During a
recent RecoverPoint 4.0 implementation we ran into an odd issue. Dual VNX
5600’s with RecoverPoint SE (4.0 SP2 m29, physical RPA’s) replicating 4
consistency groups. Two small 4TB groups and 2 larger groups (24TB and 30TB).
Setup went without issue and all best practices were followed. Once setup was
complete and the first consistency group was configured (single 4TB) we noticed
several errors and warnings. Now usually during initial synchronization it is
not uncommon to have a few warnings present but they will go away once the group
syncs and goes active. The warnings we were receiving would go away and come
back with frequency. We also noticed SP B had very high usage, above 60% and
peaking to 90%. We immediately disabled the group and began investigating.
We double
checked the fabric, the RPA’s, journals, trespassed LUNs, LUN/SP placement, VNX
itself, and the storage pools for the source and destination LUNs. Everything
checked out normal and was consistent with best practice setup. We decided to
destroy the consistency group and setup again. Sure enough the same issues
persisted. Tried the other 4TB LUN and the larger 24/30TB LUNs. Same thing
occurred. The warnings and SP % was even worse on the larger LUNs. We felt it
could be an SP issue so we decided to reboot SP B. Things seemed to improve
with the 4 TB LUN finishing sync and going active. The warnings were still
present but SP % was operating normally. We went ahead and setup the 24TB LUN.

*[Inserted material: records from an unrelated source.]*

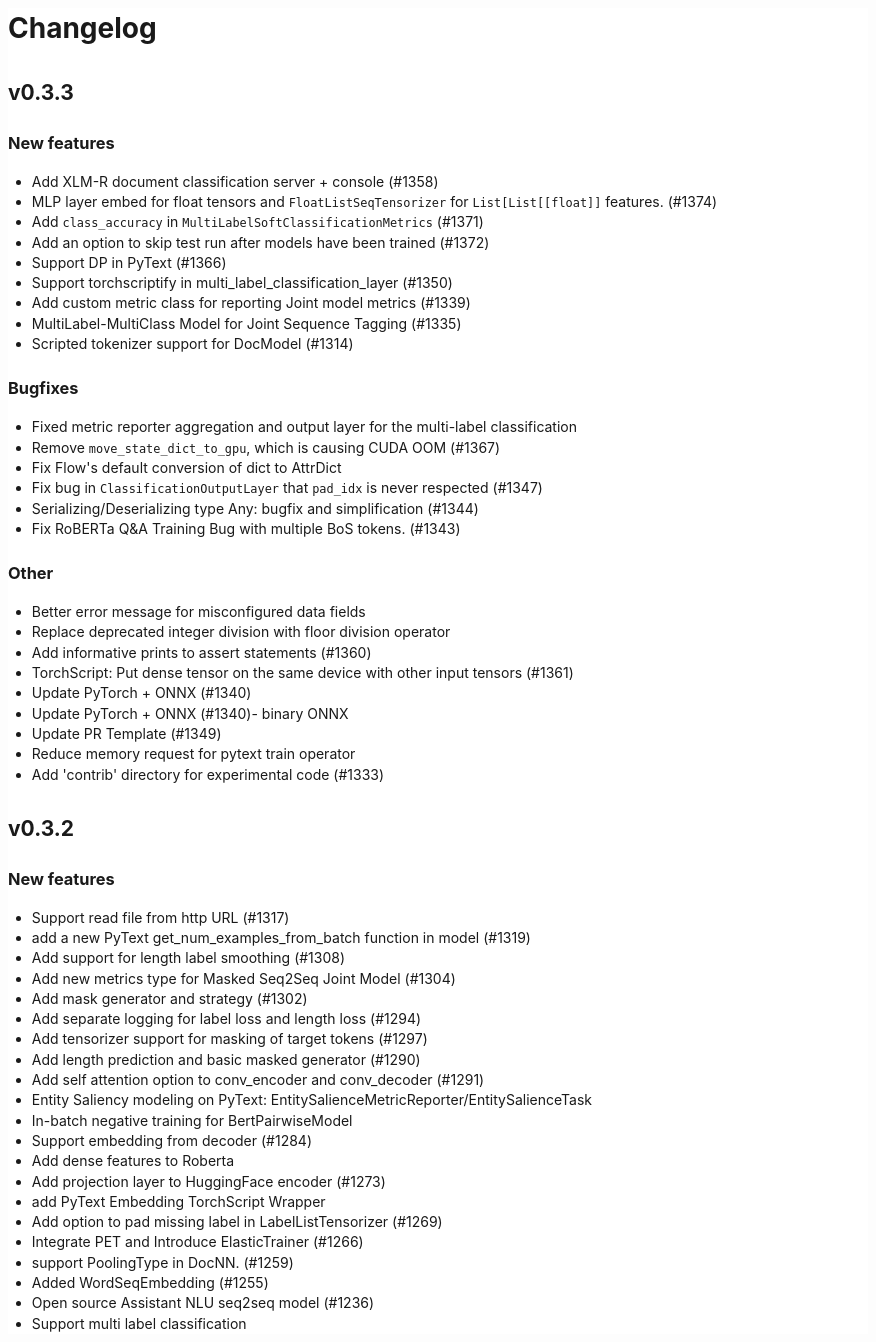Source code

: # Changelog

## v0.3.3

### New features

- Add XLM-R document classification server + console (#1358)
- MLP layer embed for float tensors and `FloatListSeqTensorizer` for `List[List[[float]]` features. (#1374)
- Add `class_accuracy` in `MultiLabelSoftClassificationMetrics` (#1371)
- Add an option to skip test run after models have been trained (#1372)
- Support DP in PyText (#1366)
- Support torchscriptify in multi_label_classification_layer (#1350)
- Add custom metric class for reporting Joint model metrics (#1339)
- MultiLabel-MultiClass Model for Joint Sequence Tagging (#1335)
- Scripted tokenizer support for DocModel (#1314)

### Bugfixes
- Fixed metric reporter aggregation and output layer for the multi-label classification
- Remove `move_state_dict_to_gpu`, which is causing CUDA OOM (#1367)
- Fix Flow's default conversion of dict to AttrDict
- Fix bug in `ClassificationOutputLayer` that `pad_idx` is never respected (#1347)
- Serializing/Deserializing type Any: bugfix and simplification (#1344)
- Fix RoBERTa Q&A Training Bug with multiple BoS tokens. (#1343)

### Other
- Better error message for misconfigured data fields
- Replace deprecated integer division with floor division operator
- Add informative prints to assert statements (#1360)
- TorchScript: Put dense tensor on the same device with other input tensors (#1361)
- Update PyTorch + ONNX (#1340)
- Update PyTorch + ONNX (#1340)- binary ONNX
- Update PR Template (#1349)
- Reduce memory request for pytext train operator
- Add 'contrib' directory for experimental code (#1333)

## v0.3.2

### New features

- Support read file from http URL (#1317)
- add a new PyText get_num_examples_from_batch function in model (#1319)
- Add support for length label smoothing (#1308)
- Add new metrics type for Masked Seq2Seq Joint Model (#1304)
- Add mask generator and strategy (#1302)
- Add separate logging for label loss and length loss (#1294)
- Add tensorizer support for masking of target tokens (#1297)
- Add length prediction and basic masked generator (#1290)
- Add self attention option to conv_encoder and conv_decoder (#1291)
- Entity Saliency modeling on PyText: EntitySalienceMetricReporter/EntitySalienceTask
- In-batch negative training for BertPairwiseModel
- Support embedding from decoder (#1284)
- Add dense features to Roberta
- Add projection layer to HuggingFace encoder (#1273)
- add PyText Embedding TorchScript Wrapper
- Add option to pad missing label in LabelListTensorizer (#1269)
- Integrate PET and Introduce ElasticTrainer (#1266)
- support PoolingType in DocNN. (#1259)
- Added WordSeqEmbedding (#1255)
- Open source Assistant NLU seq2seq model (#1236)
- Support multi label classification
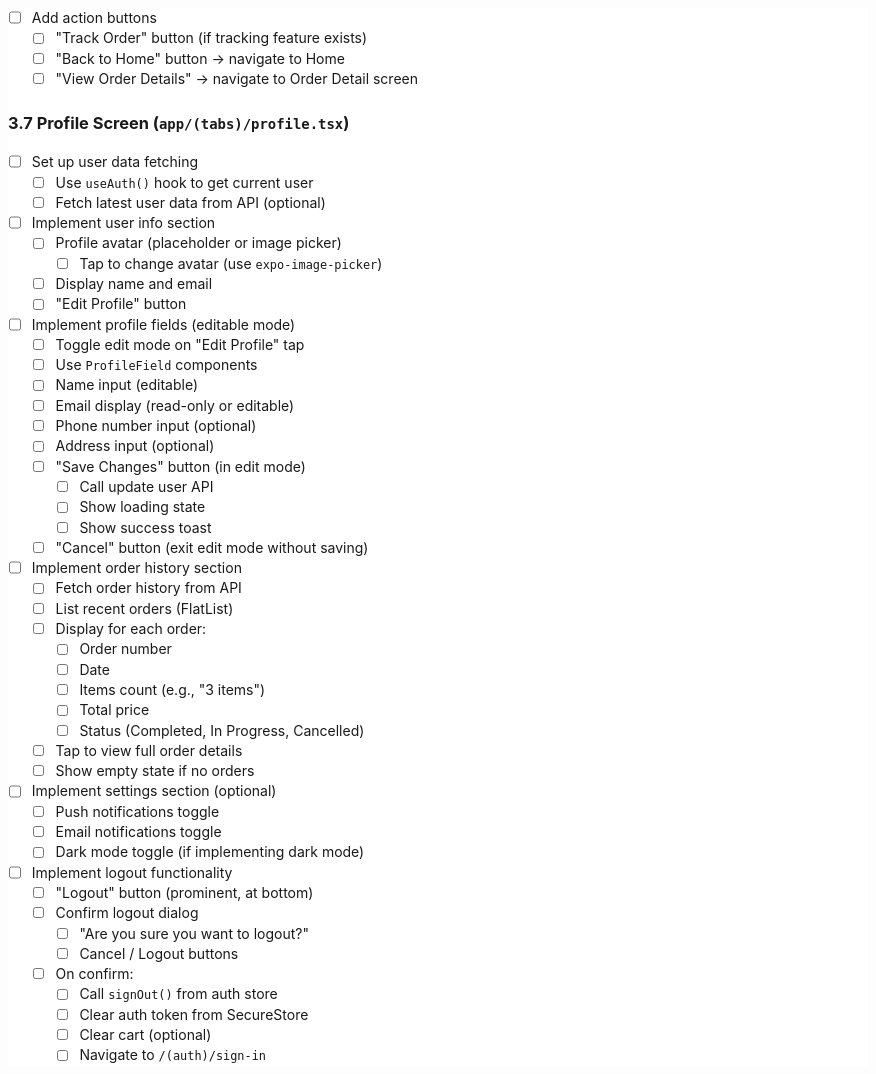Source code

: - [ ] Add action buttons
  - [ ] "Track Order" button (if tracking feature exists)
  - [ ] "Back to Home" button → navigate to Home
  - [ ] "View Order Details" → navigate to Order Detail screen

### 3.7 Profile Screen (`app/(tabs)/profile.tsx`)

- [ ] Set up user data fetching
  - [ ] Use `useAuth()` hook to get current user
  - [ ] Fetch latest user data from API (optional)

- [ ] Implement user info section
  - [ ] Profile avatar (placeholder or image picker)
    - [ ] Tap to change avatar (use `expo-image-picker`)
  - [ ] Display name and email
  - [ ] "Edit Profile" button

- [ ] Implement profile fields (editable mode)
  - [ ] Toggle edit mode on "Edit Profile" tap
  - [ ] Use `ProfileField` components
  - [ ] Name input (editable)
  - [ ] Email display (read-only or editable)
  - [ ] Phone number input (optional)
  - [ ] Address input (optional)
  - [ ] "Save Changes" button (in edit mode)
    - [ ] Call update user API
    - [ ] Show loading state
    - [ ] Show success toast
  - [ ] "Cancel" button (exit edit mode without saving)

- [ ] Implement order history section
  - [ ] Fetch order history from API
  - [ ] List recent orders (FlatList)
  - [ ] Display for each order:
    - [ ] Order number
    - [ ] Date
    - [ ] Items count (e.g., "3 items")
    - [ ] Total price
    - [ ] Status (Completed, In Progress, Cancelled)
  - [ ] Tap to view full order details
  - [ ] Show empty state if no orders

- [ ] Implement settings section (optional)
  - [ ] Push notifications toggle
  - [ ] Email notifications toggle
  - [ ] Dark mode toggle (if implementing dark mode)

- [ ] Implement logout functionality
  - [ ] "Logout" button (prominent, at bottom)
  - [ ] Confirm logout dialog
    - [ ] "Are you sure you want to logout?"
    - [ ] Cancel / Logout buttons
  - [ ] On confirm:
    - [ ] Call `signOut()` from auth store
    - [ ] Clear auth token from SecureStore
    - [ ] Clear cart (optional)
    - [ ] Navigate to `/(auth)/sign-in`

After a few hours of replication the problems returned. SP B got so high in
usage that it actually went offline and needed to be manually rebooted again.
Not good! Time to open a support case with EMC.
After EMC
reviewed the SP collects they were confident they knew what the issue was.
Turns out RecoverPoint has a special way of reading THIN based LUNs from a VNX,
the THIN LUN Extender. This method was implemented in RP 3.2 for CX/VNX storage
and splitters and used in all RP versions since. When it is disabled,
RecoverPoint uses the traditional method to read thin LUNs. Disabling
this feature does NOT stop RecoverPoint from replicating thin LUNs.
RecoverPoint only reads from LUNs (thin or thick) during initializations, so
disabling the thin extent reader will have little effect on the environment,
and no effect during active replication. In the traditional method all blocks
are read on the production LUN pool and on the remote LUN pool. Blocks are
copied only when they are hash checked and found to be inconsistent. The THIN
Extender uses a special SCSI command "read buffer" on both local and
remote site LUNs. It is used to determine which blocks in the LUN pools are
actually allocated, so RecoverPoint can avoid reading block addresses that are
not allocated. This reduces initialization duration.
Support
advised us to disable the THIN LUN Extender and test. We went ahead and
followed ETA emc316719 and rebuilt the 4TB consistency group. Everything worked perfectly with no
errors or warnings being generated and the consistency went into active mode.
We decided to test out the larger 24TB group and again everything worked
perfect with no errors or warnings being generated. Consistency groups were
built for the remaining LUNs and set to begin synchronization. Once finished
both groups went active. This was clearly the issue. The ETA above lists the
problem as being solved in RecoverPoint 3.5.2 and 4.0 but obviously it is not.